Page images and extracted text:
= = =

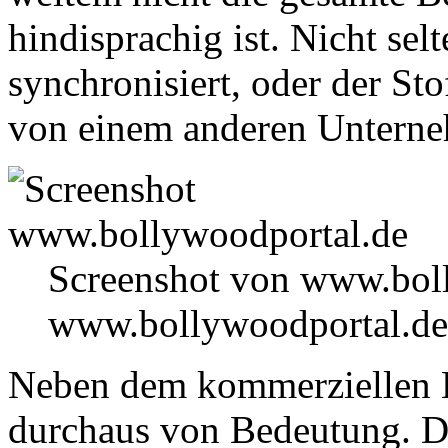
hindisprachig ist. Nicht sel
synchronisiert, oder der Sto
von einem anderen Unterne
Screenshot von www.bol
www.bollywoodportal.de
Neben dem kommerziellen K
durchaus von Bedeutung. D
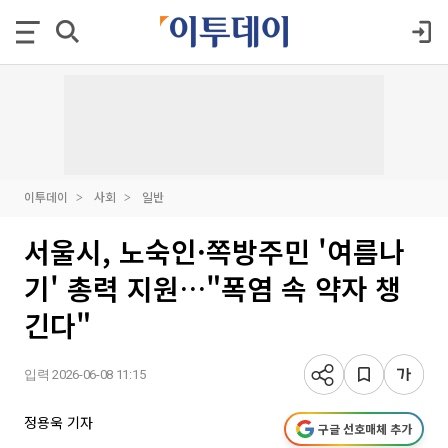
이투데이
사회
일반
서울시, 노숙인·쪽방주민 '여름나
기' 총력 지원…"폭염 속 약자 챙
긴다"
입력 2026-06-08 11:15
정용욱 기자
구글 선호매체 추가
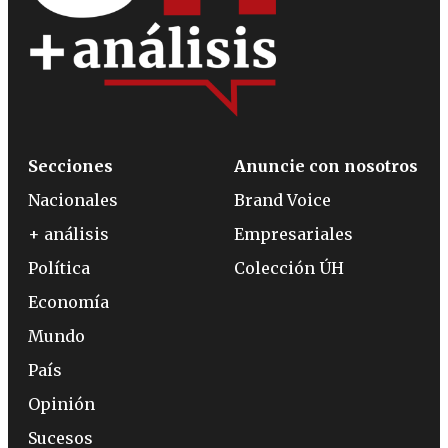
Secciones
Anuncie con nosotros
Nacionales
Brand Voice
+ análisis
Empresariales
Política
Colección ÚH
Economía
Mundo
País
Opinión
Sucesos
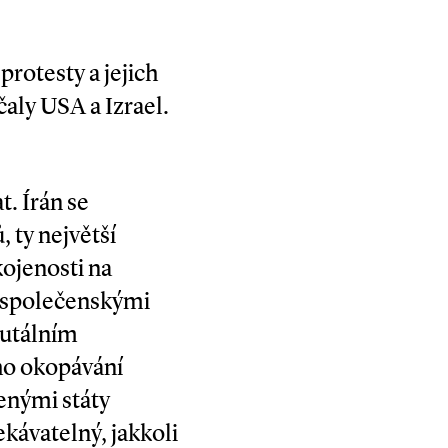
protesty a jejich
čaly USA a Izrael.
t. Írán se
 ty největší
ojenosti na
a společenskými
rutálním
ho okopávání
enými státy
ekávatelný, jakkoli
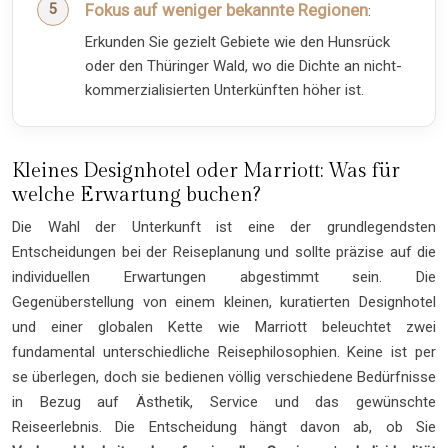
Fokus auf weniger bekannte Regionen
:
Erkunden Sie gezielt Gebiete wie den Hunsrück
oder den Thüringer Wald, wo die Dichte an nicht-
kommerzialisierten Unterkünften höher ist.
Kleines Designhotel oder Marriott: Was für
welche Erwartung buchen?
Die Wahl der Unterkunft ist eine der grundlegendsten
Entscheidungen bei der Reiseplanung und sollte präzise auf die
individuellen Erwartungen abgestimmt sein. Die
Gegenüberstellung von einem kleinen, kuratierten Designhotel
und einer globalen Kette wie Marriott beleuchtet zwei
fundamental unterschiedliche Reisephilosophien. Keine ist per
se überlegen, doch sie bedienen völlig verschiedene Bedürfnisse
in Bezug auf Ästhetik, Service und das gewünschte
Reiseerlebnis. Die Entscheidung hängt davon ab, ob Sie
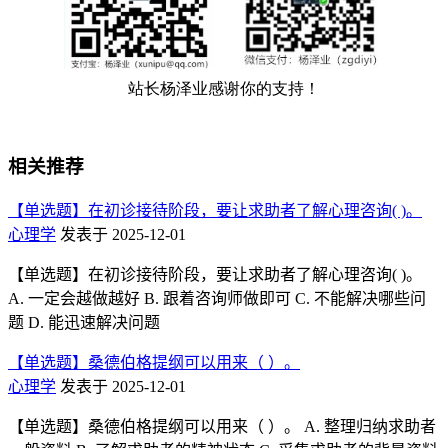
相关推荐
【单选题】在初诊接待阶段，要让求助者了解心理咨询( )。
心理学
发表于 2025-12-01
【单选题】在初诊接待阶段，要让求助者了解心理咨询( )。
A. 一定会越做越好 B. 跟着咨询师做即可 C. 不能解决哪些问
题 D. 能迅速解决问题
【单选题】桑德伯格提纲可以用来（ ）。
心理学
发表于 2025-12-01
【单选题】桑德伯格提纲可以用来（ ）。 A. 整理归纳求助者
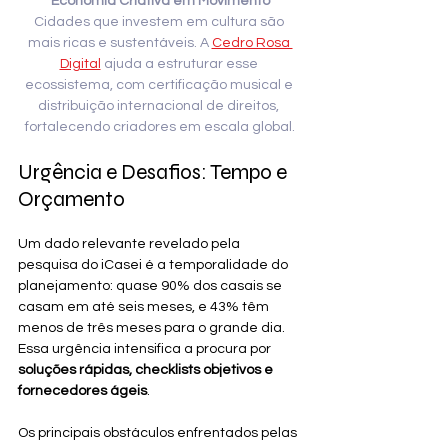
Economia Criativa em Movimento
Cidades que investem em cultura são 
mais ricas e sustentáveis. A
Cedro Rosa 
Digital
ajuda a estruturar esse 
ecossistema, com certificação musical e 
distribuição internacional de direitos, 
fortalecendo criadores em escala global.
Urgência e Desafios: Tempo e 
Orçamento
Um dado relevante revelado pela 
pesquisa do iCasei é a temporalidade do 
planejamento: quase 90% dos casais se 
casam em até seis meses, e 43% têm 
menos de três meses para o grande dia. 
Essa urgência intensifica a procura por 
soluções rápidas, checklists objetivos e 
fornecedores ágeis
.
Os principais obstáculos enfrentados pelas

= = =

Your instructions
When you reach the line containing "planejamento: quase 90% dos casais se" in the data above, retype it and each line after it through the final one, exactly as written.

Reply
planejamento: quase 90% dos casais se 
casam em até seis meses, e 43% têm 
menos de três meses para o grande dia. 
Essa urgência intensifica a procura por 
soluções rápidas, checklists objetivos e 
fornecedores ágeis
.
Os principais obstáculos enfrentados pelas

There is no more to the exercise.